Lors du décès de l’un des concubins, l'usufruit de ses parts rejoindra la nue-propriété détenue par le concubin survivant. Ce dernier sera donc pleinement propriétaire de ses parts et usufruitier des autres. La nue-propriété des parts du défunt revient alors à ses héritiers.

Avantage du montage : lors du décès de l’un des concubins, son droit d’usufruit rejoint légalement la nue-propriété détenue par le concubin survivant en franchise de droits de succession. Le concubin survivant devient donc pleinement propriétaire sur cette partie du bien. La forte fiscalité applicable entre concubin est ainsi évitée (pas d’intérêt pour le PACS, les partenaires pacsés étant exonérés de droit de succession depuis la loi TEPA du 21 août 2007). Si les concubins ont des enfants d’une première union, ils sont également protégés car deviennent nus propriétaires des parts de leur parent défunt (l’usufruit étant détenu par le concubin survivant).

Exemple :

François et Claire sont concubins. François est le père de Marie, issue d’une première union. Le couple crée une SCI, divisée en 1000 parts numérotées. François détient les parts 1 à 500, Claire 501 à 1000. La SCI achète un logement.

Le couple opère un démembrement croisé des parts sociales : François transmet l’usufruit de ses parts à Claire, et vice-versa. Jean détient donc la nue-propriété des parts 1 à 500, et l’usufruit des parts 501 à 1000, Claire le contraire.

Au décès de François, son usufruit sur les parts 501 à 1000 revient gratuitement à Claire. Elle est donc pleinement propriétaire des parts 501 à 1000. Elle est également usufruitière des parts 1 à 500. Elle détient donc l’usufruit de l’ensemble des parts de la SCI : elle peut donc utiliser le bien comme bon lui semble (dans les limites légales du droit d’usufruit), car est usufruitière des parts de la SCI, elle-même propriétaire du logement.

Marie est quant à elle nue propriétaire des parts 1 à 500.
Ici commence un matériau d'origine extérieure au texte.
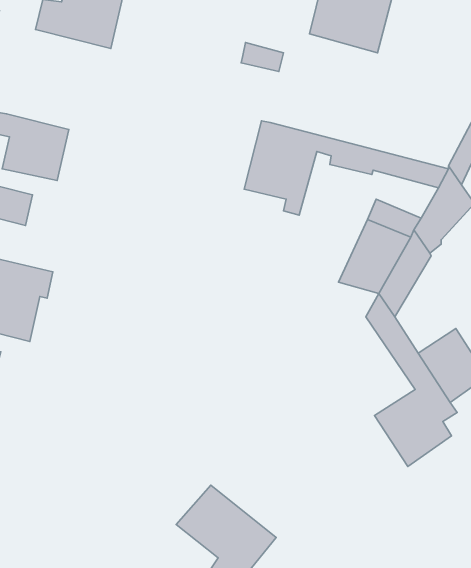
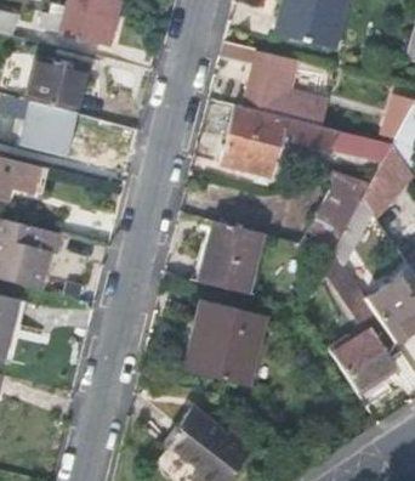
building: none -> [244,52,324,126]
building: none -> [23,57,86,113]
building: none -> [199,220,263,295]
building: none -> [191,301,267,386]

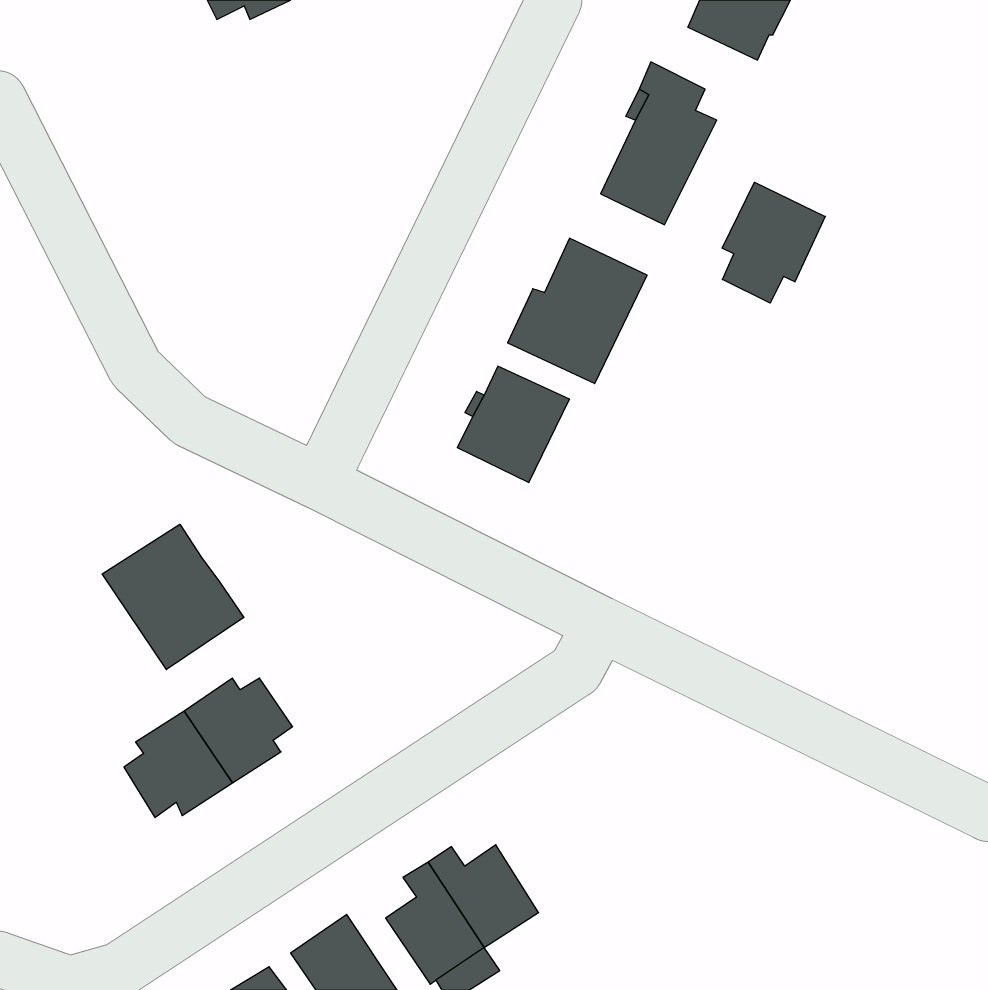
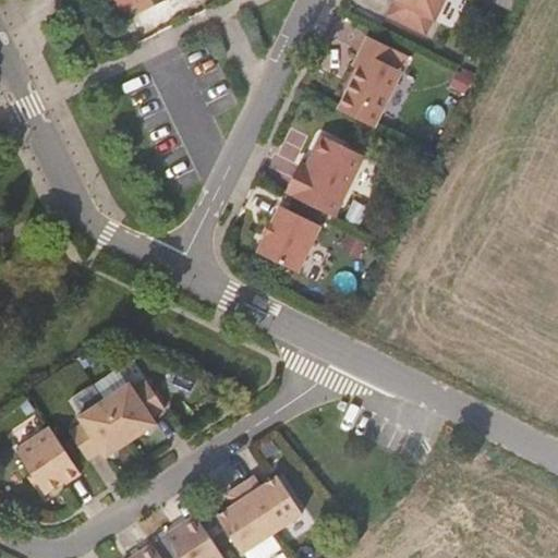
building: [722,182,825,303] -> none
building: [102,524,244,670] -> none
building: none -> [15,427,81,493]

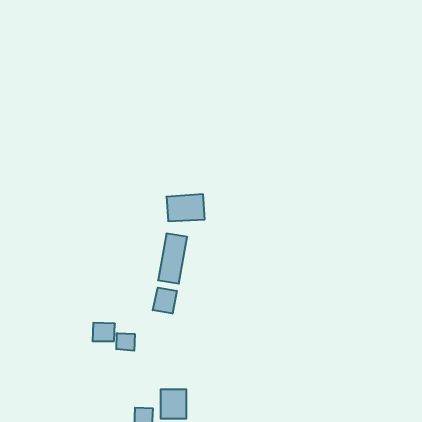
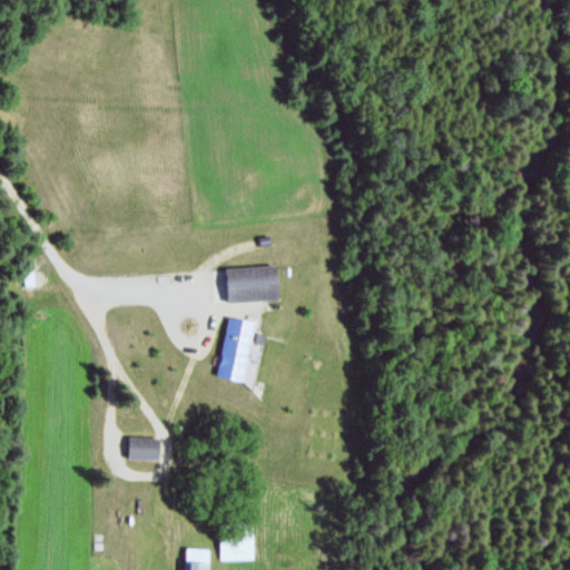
building: [153,288,177,314] -> none
building: [116,333,135,351] -> none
Au décès de Claire, elle sera donc pleinement et gratuitement propriétaire des parts 1 à 500 (l’usufruit rejoignant la nue-propriété). Les héritiers de Claire seront quant à eux propriétaire des parts 501 à 1000 : une situation d’indivision existera alors entre eux et Marie. Cette problématique devra être réglée en amont (adoption…).